The cancer, however, had not been eliminated, and late last year it became clear that it had spread to his liver and that he could not expect to live much longer. His reaction to the news was very typical of Sam Aaronovitch. Under the initial pretext of a birthday party, he organised in March what was announced on the occasion to be a wake in celebration of his life, with himself in attendance - a splendid piece of chutzpah.

Sam Aaronovich represented all that was best and most admirable in that troubled and contradictory organisation, the Communist Party of Great Britain.

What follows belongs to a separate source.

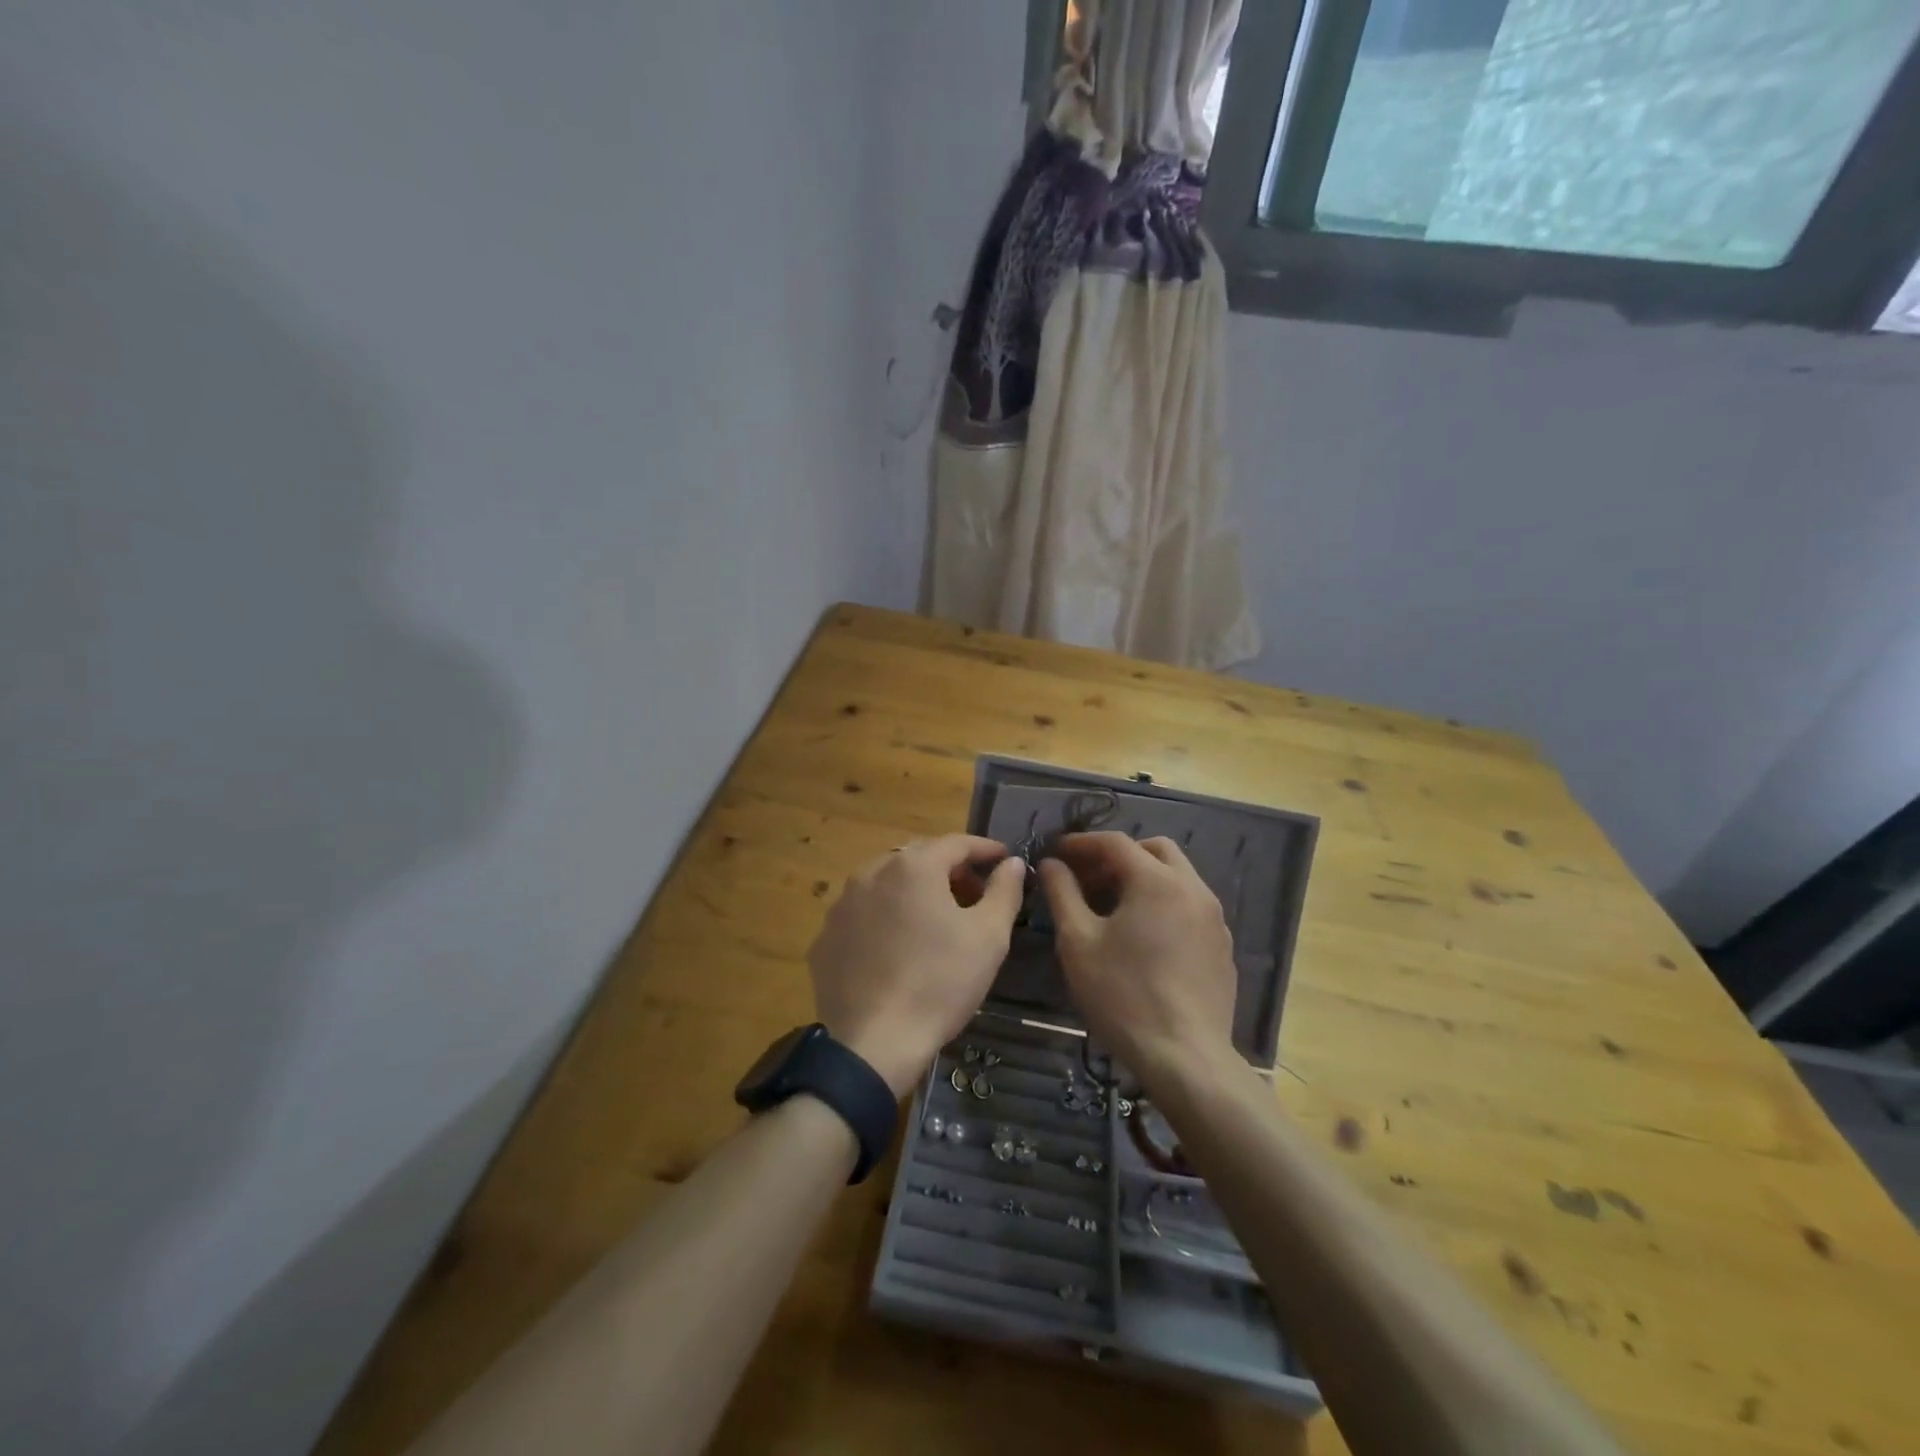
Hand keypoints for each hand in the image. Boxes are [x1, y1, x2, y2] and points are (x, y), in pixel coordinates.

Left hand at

n Janey Buchan writes: It is inevitable that his years as a writer, economist, and academic will be at the forefront of the memories of this remarkable man. Long before he got to that part of his life, Sam lived and worked in Glasgow, and I am astonished to find he was not the older man, the sage, the guru, that I had always thought of him. He was only some eight years older than me.

As a full-time organiser for the CP in Glasgow he was a superb lecturer, agitator, thinker. He organised, and frequently lectured at, the public lectures held almost every Sunday night in the MacLellan Galleries and, on a few occasions, in the Institute of Engineers at Elmbank Crescent. My own first faltering steps as a chairman were under Sam's direction.

He was a good open-air speaker, and factory and shipyard-gate meetings were our training ground. I cannot remember why, but I was often given the job of accompanying Sam and I always had to carry the platform for him. I would lift it to my shoulder and he would walk beside me towards the yards, most often with his hands in his pockets.

I never gave a thought to the physical unfairness and the man/woman aspect would not occur to me or to any other comrade.

I now marvel at where his command of languages came from since he, like me, left school at 14. We were told by other people that Sam had really learned most of it from dictionaries. Whether this was true or not it could have been - because that kind of total dedication was a major part of him.

Despite the horror that eclipsed us all after 1956 and Hungary, I think we were part of a generation which was lucky to have had an internationalism which Sam typified, coming from Cable Street in Stepney to militant working class in Scotland, allied to committed academics.